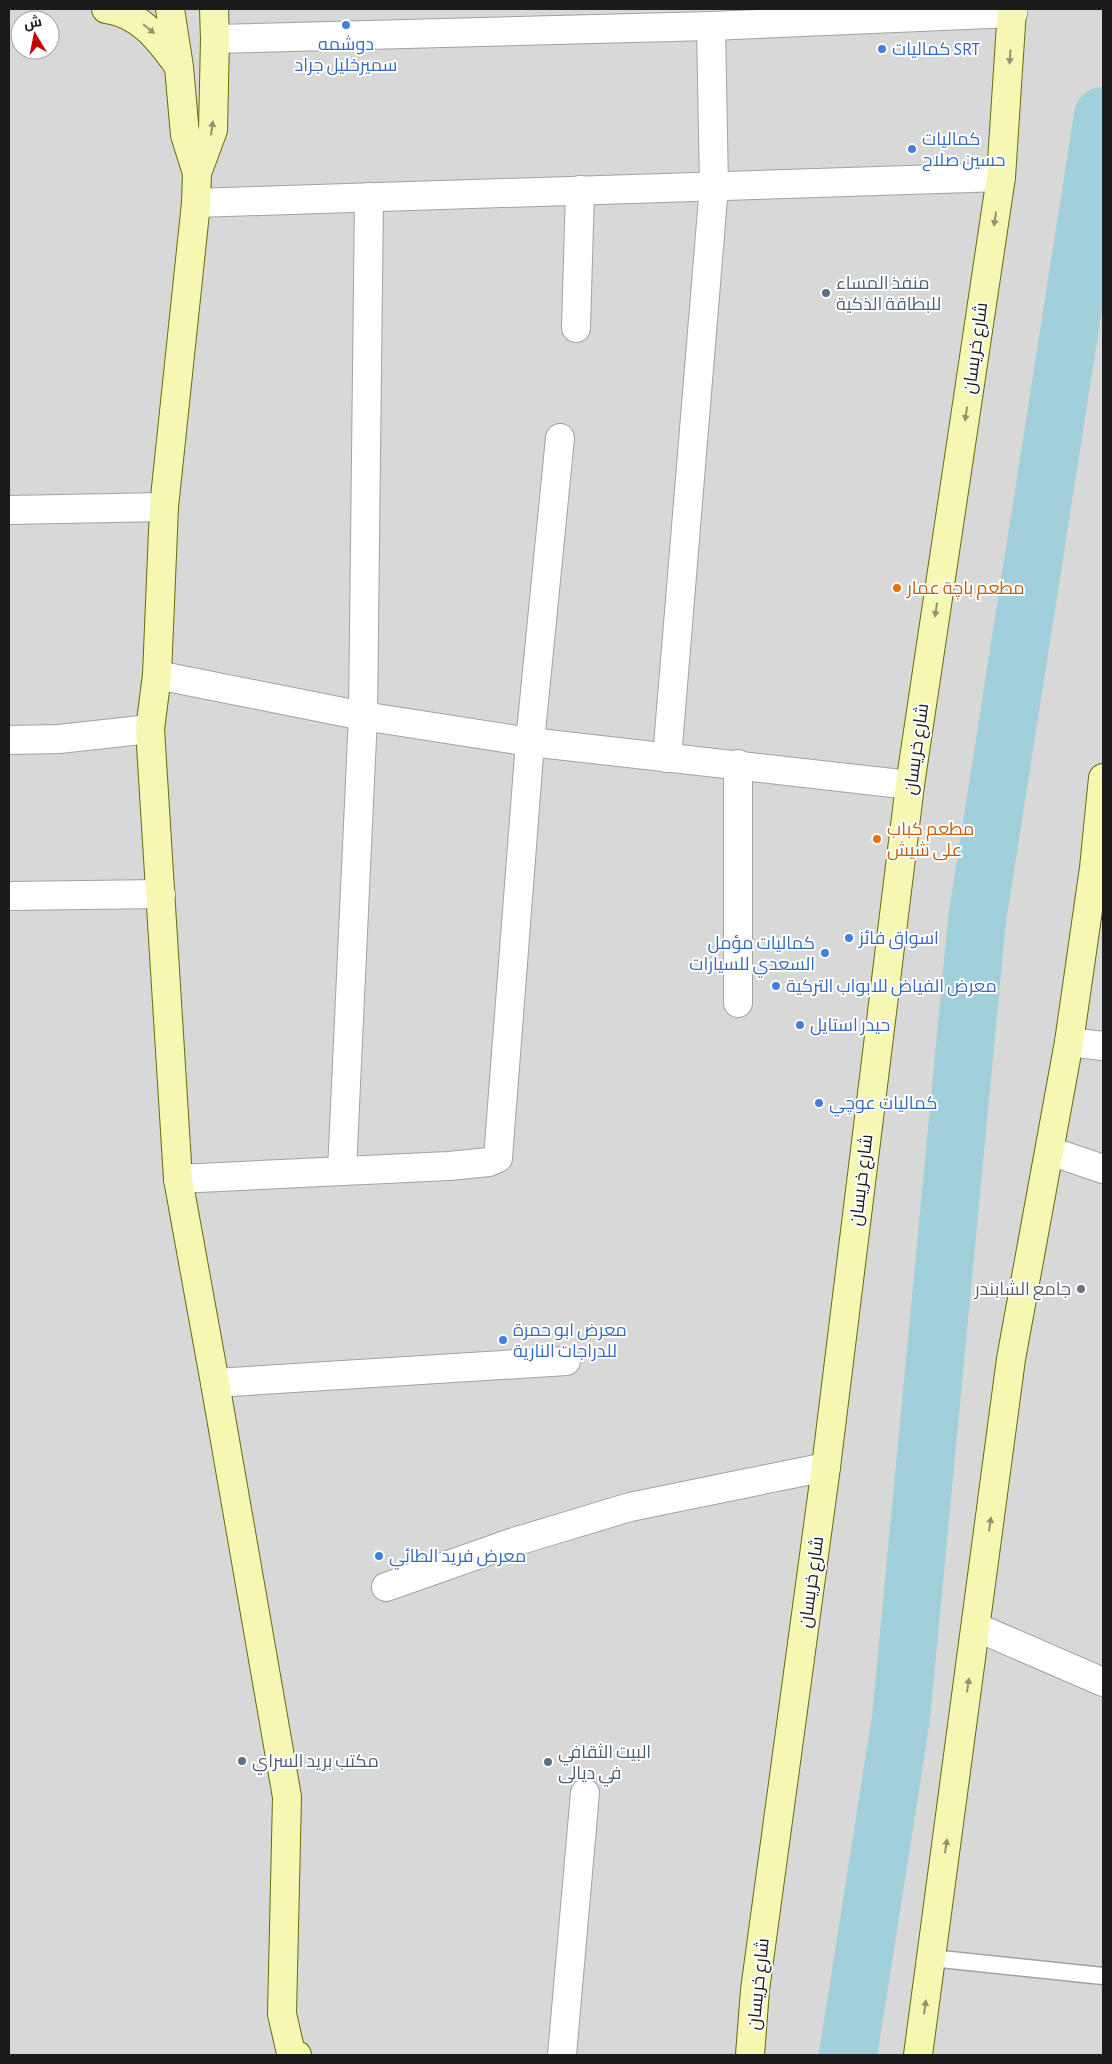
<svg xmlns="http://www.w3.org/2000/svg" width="1112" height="2064" viewBox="0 0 1112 2064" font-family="'Alegreya Sans',Cairo,sans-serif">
<rect width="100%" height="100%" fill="#ece8e0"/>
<!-- residential -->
<path fill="#d9d8d8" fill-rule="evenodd" d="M9,9H1103V2055H9ZM20,20H50V50H20Z"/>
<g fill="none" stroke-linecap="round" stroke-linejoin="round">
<!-- river -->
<path stroke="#a1cfda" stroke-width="58" d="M848,2055L901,1718L977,920L1103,116"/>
<!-- lane casing -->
<g stroke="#a2a2a2" stroke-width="19">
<path id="lane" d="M931,1958L1103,1976"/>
</g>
<!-- street casing -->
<g stroke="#a2a2a2" stroke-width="30">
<g id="street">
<path d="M215,39L711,26L1013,13"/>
<path d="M196,203L1001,177"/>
<path d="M576,328L580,190"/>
<path d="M9,510L164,507"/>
<path d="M157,675L363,716L530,742L910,785"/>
<path d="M9,740L59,739L150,729"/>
<path d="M667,758L714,186L711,26"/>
<path d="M9,896L161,894"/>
<path d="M738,1003V764"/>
<path d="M1069,1042L1103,1046"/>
<path d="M1050,1151L1103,1169"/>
<path d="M342,1171L363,716L369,197"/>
<path d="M178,1179L449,1166L489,1162L498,1158L530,742L560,438"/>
<path d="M215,1383L566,1361"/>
<path d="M386,1587L514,1542L630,1507L826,1467"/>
<path d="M976,1627L1103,1682"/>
<path d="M562,2055L585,1793"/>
</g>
</g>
<!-- secondary casing -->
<g stroke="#656c07" stroke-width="30">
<g id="secondary">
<path d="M106,9C140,14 158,38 177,64"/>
<path d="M170,9L179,67L185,135L197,173L196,203L164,507L157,675L150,729L178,1179L215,1383L287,1797L282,2014L291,2053L297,2055"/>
<path d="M197,173L213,130L215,39L214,9"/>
<path d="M750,2055L755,1990L826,1467L910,785L1001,177L1012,9"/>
<path d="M918,2055L1011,1359L1069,1042L1094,868L1103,778"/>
</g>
</g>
<!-- lane -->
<use href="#lane" stroke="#fff" stroke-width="16"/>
<!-- street -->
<use href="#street" stroke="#fff" stroke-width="28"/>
<!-- secondary -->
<use href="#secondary" stroke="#f6f7b3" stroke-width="28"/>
</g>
<!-- one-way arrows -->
<defs><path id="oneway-solid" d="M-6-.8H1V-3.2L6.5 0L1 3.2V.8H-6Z" transform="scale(1.25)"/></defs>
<g fill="#93946f">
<use href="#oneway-solid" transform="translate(149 29) rotate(39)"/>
<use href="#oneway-solid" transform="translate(1010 57) rotate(94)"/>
<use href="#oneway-solid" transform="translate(212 128) rotate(-82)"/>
<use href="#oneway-solid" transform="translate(995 219) rotate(98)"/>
<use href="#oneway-solid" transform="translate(966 414) rotate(98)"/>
<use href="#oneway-solid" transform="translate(936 610) rotate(98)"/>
<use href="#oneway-solid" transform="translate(990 1524) rotate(-82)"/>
<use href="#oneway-solid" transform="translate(968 1685) rotate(-82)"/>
<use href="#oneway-solid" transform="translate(946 1846) rotate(-82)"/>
<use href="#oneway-solid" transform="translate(925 2007) rotate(-82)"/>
</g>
<!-- markers -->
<g fill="#3f7fe0" stroke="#fff" stroke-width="2">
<circle cx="346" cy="25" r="5"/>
<circle cx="882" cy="49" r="5"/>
<circle cx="912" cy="149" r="5"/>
<circle cx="849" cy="938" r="5"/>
<circle cx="825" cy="953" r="5"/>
<circle cx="776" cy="986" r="5"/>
<circle cx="800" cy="1025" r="5"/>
<circle cx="819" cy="1103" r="5"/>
<circle cx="503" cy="1340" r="5"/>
<circle cx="379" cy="1556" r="5"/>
</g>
<g fill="#5c6f8a" stroke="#fff" stroke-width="2">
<circle cx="826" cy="293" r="5"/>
<circle cx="242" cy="1761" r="5"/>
<circle cx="548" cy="1762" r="5"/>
</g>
<g fill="#e8710a" stroke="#fff" stroke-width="2">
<circle cx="897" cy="588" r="5"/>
<circle cx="877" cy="839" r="5"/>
</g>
<circle fill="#6b7280" stroke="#fff" stroke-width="2" cx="1081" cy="1289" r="5"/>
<g text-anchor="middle" stroke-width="4" stroke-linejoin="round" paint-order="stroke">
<!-- shop labels -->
<g font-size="18" fill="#366cbe" stroke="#fff" text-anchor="start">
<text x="346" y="50" text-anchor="middle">دوشمه<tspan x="346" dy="21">سميرخليل جراد</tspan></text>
<text x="892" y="55">كماليات SRT</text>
<text x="922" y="145">كماليات<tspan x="922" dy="21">حسين صلاح</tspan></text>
<text x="859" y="944">اسواق فائز</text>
<text x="815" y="949" text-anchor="end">كماليات مؤمل<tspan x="815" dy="21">السعدي للسيارات</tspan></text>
<text x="786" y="992">معرض الفياض للابواب التركية</text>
<text x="810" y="1031">حيدر استايل</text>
<text x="829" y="1109">كماليات عوچي</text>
<text x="513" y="1336">معرض ابو حمرة<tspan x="513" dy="21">للدراجات النارية</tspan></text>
<text x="389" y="1562">معرض فريد الطائي</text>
</g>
<!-- service labels -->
<g font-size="18" fill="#4e5e75" stroke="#fff" text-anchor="start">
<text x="836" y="289">منفذ المساء<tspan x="836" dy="21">للبطاقة الذكية</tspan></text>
<text x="558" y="1758">البيت الثقافي<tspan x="558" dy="21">في ديالى</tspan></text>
<text x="252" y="1767">مكتب بريد السراي</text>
</g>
<!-- street labels -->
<g font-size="18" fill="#1b1b1b" stroke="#fff">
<text transform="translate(975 348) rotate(-82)" y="6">شارع خريسان</text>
<text transform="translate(916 749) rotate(-82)" y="6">شارع خريسان</text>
<text transform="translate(861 1180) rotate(-83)" y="6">شارع خريسان</text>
<text transform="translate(811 1582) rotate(-82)" y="6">شارع خريسان</text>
<text transform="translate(758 1984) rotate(-84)" y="6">شارع خريسان</text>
</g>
<!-- food labels -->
<g font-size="18" fill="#c56008" stroke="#fff" text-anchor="start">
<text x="907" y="594">مطعم باچة عمار</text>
<text x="887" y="835">مطعم كباب<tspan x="887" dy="21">على شيش</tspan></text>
</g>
<!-- worship labels -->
<g font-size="18" fill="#5b616d" stroke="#fff" text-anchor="end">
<text x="1071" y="1295">جامع الشابندر</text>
</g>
</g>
<!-- border -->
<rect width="1112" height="2064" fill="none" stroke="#1b1b1b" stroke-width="20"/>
<!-- north arrow -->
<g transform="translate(35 35) rotate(350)"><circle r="24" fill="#ffffff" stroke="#a4a4a4"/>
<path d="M0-4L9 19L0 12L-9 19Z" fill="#c1050b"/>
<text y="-8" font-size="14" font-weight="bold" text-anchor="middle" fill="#1b1b1b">ش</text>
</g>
</svg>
◆ ◆ ◆ ◆ ◆ ◆ ◆
• [EXERCISE DETAILS]: Give back every record above exactly as written, skipping each picture.

• [WRITTEN ANSWER]:
<svg xmlns="http://www.w3.org/2000/svg" width="1112" height="2064" viewBox="0 0 1112 2064" font-family="'Alegreya Sans',Cairo,sans-serif">
<rect width="100%" height="100%" fill="#ece8e0"/>
<!-- residential -->
<path fill="#d9d8d8" fill-rule="evenodd" d="M9,9H1103V2055H9ZM20,20H50V50H20Z"/>
<g fill="none" stroke-linecap="round" stroke-linejoin="round">
<!-- river -->
<path stroke="#a1cfda" stroke-width="58" d="M848,2055L901,1718L977,920L1103,116"/>
<!-- lane casing -->
<g stroke="#a2a2a2" stroke-width="19">
<path id="lane" d="M931,1958L1103,1976"/>
</g>
<!-- street casing -->
<g stroke="#a2a2a2" stroke-width="30">
<g id="street">
<path d="M215,39L711,26L1013,13"/>
<path d="M196,203L1001,177"/>
<path d="M576,328L580,190"/>
<path d="M9,510L164,507"/>
<path d="M157,675L363,716L530,742L910,785"/>
<path d="M9,740L59,739L150,729"/>
<path d="M667,758L714,186L711,26"/>
<path d="M9,896L161,894"/>
<path d="M738,1003V764"/>
<path d="M1069,1042L1103,1046"/>
<path d="M1050,1151L1103,1169"/>
<path d="M342,1171L363,716L369,197"/>
<path d="M178,1179L449,1166L489,1162L498,1158L530,742L560,438"/>
<path d="M215,1383L566,1361"/>
<path d="M386,1587L514,1542L630,1507L826,1467"/>
<path d="M976,1627L1103,1682"/>
<path d="M562,2055L585,1793"/>
</g>
</g>
<!-- secondary casing -->
<g stroke="#656c07" stroke-width="30">
<g id="secondary">
<path d="M106,9C140,14 158,38 177,64"/>
<path d="M170,9L179,67L185,135L197,173L196,203L164,507L157,675L150,729L178,1179L215,1383L287,1797L282,2014L291,2053L297,2055"/>
<path d="M197,173L213,130L215,39L214,9"/>
<path d="M750,2055L755,1990L826,1467L910,785L1001,177L1012,9"/>
<path d="M918,2055L1011,1359L1069,1042L1094,868L1103,778"/>
</g>
</g>
<!-- lane -->
<use href="#lane" stroke="#fff" stroke-width="16"/>
<!-- street -->
<use href="#street" stroke="#fff" stroke-width="28"/>
<!-- secondary -->
<use href="#secondary" stroke="#f6f7b3" stroke-width="28"/>
</g>
<!-- one-way arrows -->
<defs><path id="oneway-solid" d="M-6-.8H1V-3.2L6.5 0L1 3.2V.8H-6Z" transform="scale(1.25)"/></defs>
<g fill="#93946f">
<use href="#oneway-solid" transform="translate(149 29) rotate(39)"/>
<use href="#oneway-solid" transform="translate(1010 57) rotate(94)"/>
<use href="#oneway-solid" transform="translate(212 128) rotate(-82)"/>
<use href="#oneway-solid" transform="translate(995 219) rotate(98)"/>
<use href="#oneway-solid" transform="translate(966 414) rotate(98)"/>
<use href="#oneway-solid" transform="translate(936 610) rotate(98)"/>
<use href="#oneway-solid" transform="translate(990 1524) rotate(-82)"/>
<use href="#oneway-solid" transform="translate(968 1685) rotate(-82)"/>
<use href="#oneway-solid" transform="translate(946 1846) rotate(-82)"/>
<use href="#oneway-solid" transform="translate(925 2007) rotate(-82)"/>
</g>
<!-- markers -->
<g fill="#3f7fe0" stroke="#fff" stroke-width="2">
<circle cx="346" cy="25" r="5"/>
<circle cx="882" cy="49" r="5"/>
<circle cx="912" cy="149" r="5"/>
<circle cx="849" cy="938" r="5"/>
<circle cx="825" cy="953" r="5"/>
<circle cx="776" cy="986" r="5"/>
<circle cx="800" cy="1025" r="5"/>
<circle cx="819" cy="1103" r="5"/>
<circle cx="503" cy="1340" r="5"/>
<circle cx="379" cy="1556" r="5"/>
</g>
<g fill="#5c6f8a" stroke="#fff" stroke-width="2">
<circle cx="826" cy="293" r="5"/>
<circle cx="242" cy="1761" r="5"/>
<circle cx="548" cy="1762" r="5"/>
</g>
<g fill="#e8710a" stroke="#fff" stroke-width="2">
<circle cx="897" cy="588" r="5"/>
<circle cx="877" cy="839" r="5"/>
</g>
<circle fill="#6b7280" stroke="#fff" stroke-width="2" cx="1081" cy="1289" r="5"/>
<g text-anchor="middle" stroke-width="4" stroke-linejoin="round" paint-order="stroke">
<!-- shop labels -->
<g font-size="18" fill="#366cbe" stroke="#fff" text-anchor="start">
<text x="346" y="50" text-anchor="middle">دوشمه<tspan x="346" dy="21">سميرخليل جراد</tspan></text>
<text x="892" y="55">كماليات SRT</text>
<text x="922" y="145">كماليات<tspan x="922" dy="21">حسين صلاح</tspan></text>
<text x="859" y="944">اسواق فائز</text>
<text x="815" y="949" text-anchor="end">كماليات مؤمل<tspan x="815" dy="21">السعدي للسيارات</tspan></text>
<text x="786" y="992">معرض الفياض للابواب التركية</text>
<text x="810" y="1031">حيدر استايل</text>
<text x="829" y="1109">كماليات عوچي</text>
<text x="513" y="1336">معرض ابو حمرة<tspan x="513" dy="21">للدراجات النارية</tspan></text>
<text x="389" y="1562">معرض فريد الطائي</text>
</g>
<!-- service labels -->
<g font-size="18" fill="#4e5e75" stroke="#fff" text-anchor="start">
<text x="836" y="289">منفذ المساء<tspan x="836" dy="21">للبطاقة الذكية</tspan></text>
<text x="558" y="1758">البيت الثقافي<tspan x="558" dy="21">في ديالى</tspan></text>
<text x="252" y="1767">مكتب بريد السراي</text>
</g>
<!-- street labels -->
<g font-size="18" fill="#1b1b1b" stroke="#fff">
<text transform="translate(975 348) rotate(-82)" y="6">شارع خريسان</text>
<text transform="translate(916 749) rotate(-82)" y="6">شارع خريسان</text>
<text transform="translate(861 1180) rotate(-83)" y="6">شارع خريسان</text>
<text transform="translate(811 1582) rotate(-82)" y="6">شارع خريسان</text>
<text transform="translate(758 1984) rotate(-84)" y="6">شارع خريسان</text>
</g>
<!-- food labels -->
<g font-size="18" fill="#c56008" stroke="#fff" text-anchor="start">
<text x="907" y="594">مطعم باچة عمار</text>
<text x="887" y="835">مطعم كباب<tspan x="887" dy="21">على شيش</tspan></text>
</g>
<!-- worship labels -->
<g font-size="18" fill="#5b616d" stroke="#fff" text-anchor="end">
<text x="1071" y="1295">جامع الشابندر</text>
</g>
</g>
<!-- border -->
<rect width="1112" height="2064" fill="none" stroke="#1b1b1b" stroke-width="20"/>
<!-- north arrow -->
<g transform="translate(35 35) rotate(350)"><circle r="24" fill="#ffffff" stroke="#a4a4a4"/>
<path d="M0-4L9 19L0 12L-9 19Z" fill="#c1050b"/>
<text y="-8" font-size="14" font-weight="bold" text-anchor="middle" fill="#1b1b1b">ش</text>
</g>
</svg>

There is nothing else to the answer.